2. Give each student a paper bag containing 10 snapping cubes of 1 color and 10 snapping cubes of another color. Each student pulls out 10 cubes, then places those 10 cubes in 1 ten frame. Ask students who need a challenge to guess the color and the number of the remaining cubes in the bag. The student then pulls out the remaining 10 cubes and places them in a second ten frame. This provides a great illustration of the commutative property of addition for students.
3. Depending on the grade level, students may work with larger numbers, e.g. combinations to 18 or 20, using a double ten frame. This can be used in conjunction with an Illuminations app called Ten Frame.
Ten Frame
4. Introduce students to probability by dumping out ten 2-sided counters 20 times. Students will record the result every time and discuss which addend pairs occurred the most.
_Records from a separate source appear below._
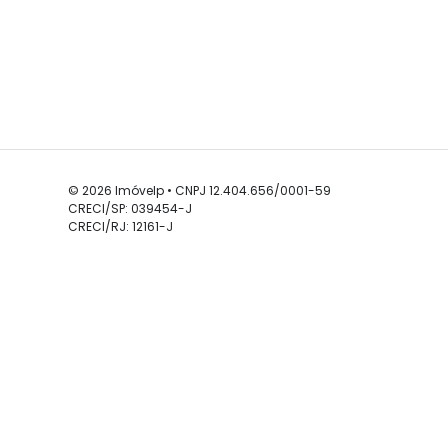
© 2026 Imóvelp • CNPJ 12.404.656/0001-59
CRECI/SP: 039454-J
CRECI/RJ: 12161-J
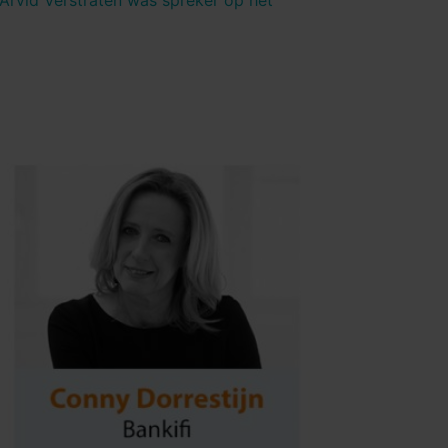
 Arvid Verstraten was spreker op het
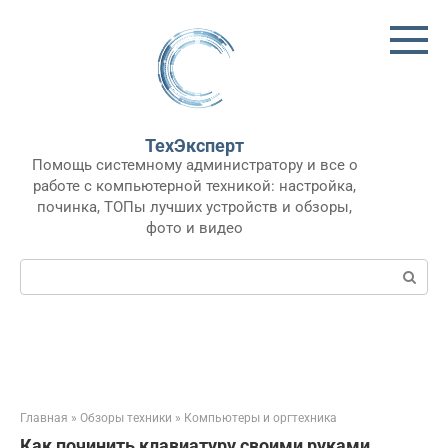
Перейти
к
контенту
ТехЭксперт
Помощь системному администратору и все о
работе с компьютерной техникой: настройка,
починка, ТОПы лучших устройств и обзоры,
фото и видео
Поиск:
Главная
»
Обзоры техники
»
Компьютеры и оргтехника
Как починить клавиатуру своими руками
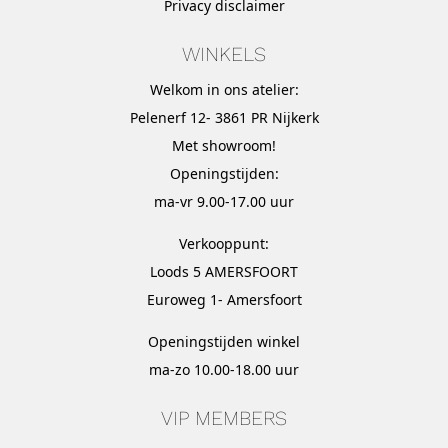
Privacy disclaimer
WINKELS
Welkom in ons atelier:
Pelenerf 12- 3861 PR Nijkerk
Met
showroom
!
Openingstijden:
ma-vr 9.00-17.00 uur
Verkooppunt:
Loods 5 AMERSFOORT
Euroweg 1- Amersfoort
Openingstijden winkel
ma-zo 10.00-18.00 uur
VIP MEMBERS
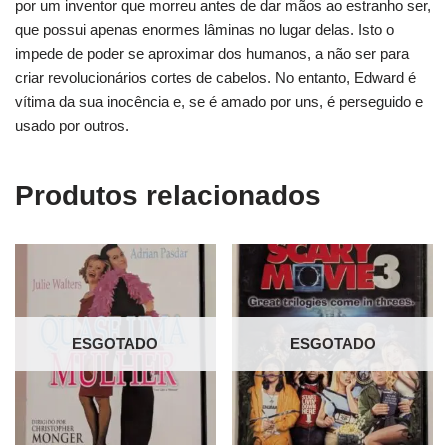
por um inventor que morreu antes de dar mãos ao estranho ser,
que possui apenas enormes lâminas no lugar delas. Isto o
impede de poder se aproximar dos humanos, a não ser para
criar revolucionários cortes de cabelos. No entanto, Edward é
vítima da sua inocência e, se é amado por uns, é perseguido e
usado por outros.
Produtos relacionados
ESGOTADO
ESGOTADO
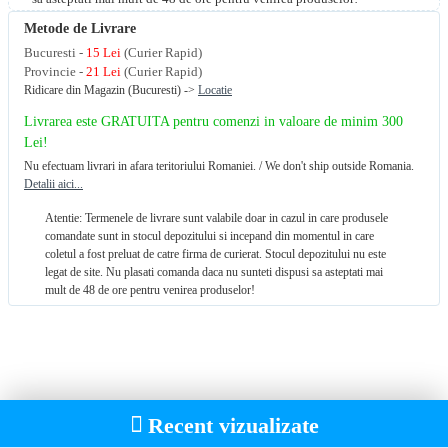
Metode de Livrare
Bucuresti -
15 Lei
(Curier Rapid)
Provincie -
21 Lei
(Curier Rapid)
Ridicare din Magazin (Bucuresti) ->
Locatie
Livrarea este GRATUITA pentru comenzi in valoare de minim 300
Lei!
Nu efectuam livrari in afara teritoriului Romaniei. / We don't ship outside Romania.
Detalii aici...
Atentie: Termenele de livrare sunt valabile doar in cazul in care produsele
comandate sunt in stocul depozitului si incepand din momentul in care
coletul a fost preluat de catre firma de curierat. Stocul depozitului nu este
legat de site. Nu plasati comanda daca nu sunteti dispusi sa asteptati mai
mult de 48 de ore pentru venirea produselor!
Recent vizualizate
### Questions and Reflections

Questions for Students

1. Why are 4 + 6 and 6 + 4 considered the same pair in these activities?

[Response can be shown by changing the orientation of this pair in a ten frame or an explanation of that relationship as the commutative property of addition.]

2. What pattern can you see in the organized list of addend pairs of numbers that sum to 10?

[One number in the sequence gets larger and the other becomes smaller.]

3. Can there be more than two addends that sum to 10?

[Yes.]

4. Can you give an example of four addends that sum to 10?

[Yes, one possible answer is 1 + 2 + 3 + 4.]

5. Is there a way to keep track of the ways to make 10, ensuring that you do not repeat any?

[Yes. One way is to make one addend bigger and the other smaller by 1. Keep doing this until a repetition occurs.]

Teacher Reflection

• What were some of the ways that students demonstrated that they were actively engaged in learning by making tens?
• How did your lesson provide opportunities for differentiated instruction? Were you successful in engaging all students? If not, how could you adapt the lesson to meet the needs of students of diverse abilities?
• What aspects of classroom management worked in this lesson? What didn't work? How would you change what didn't work?

### Objectives and Standards

Learning Objectives

Students will:

• Use manipulatives to sum two numbers to make ten.
• Identify and record pairs of number addends that sum to ten.
• Develop visual patterns of numbers and addends that sum to ten.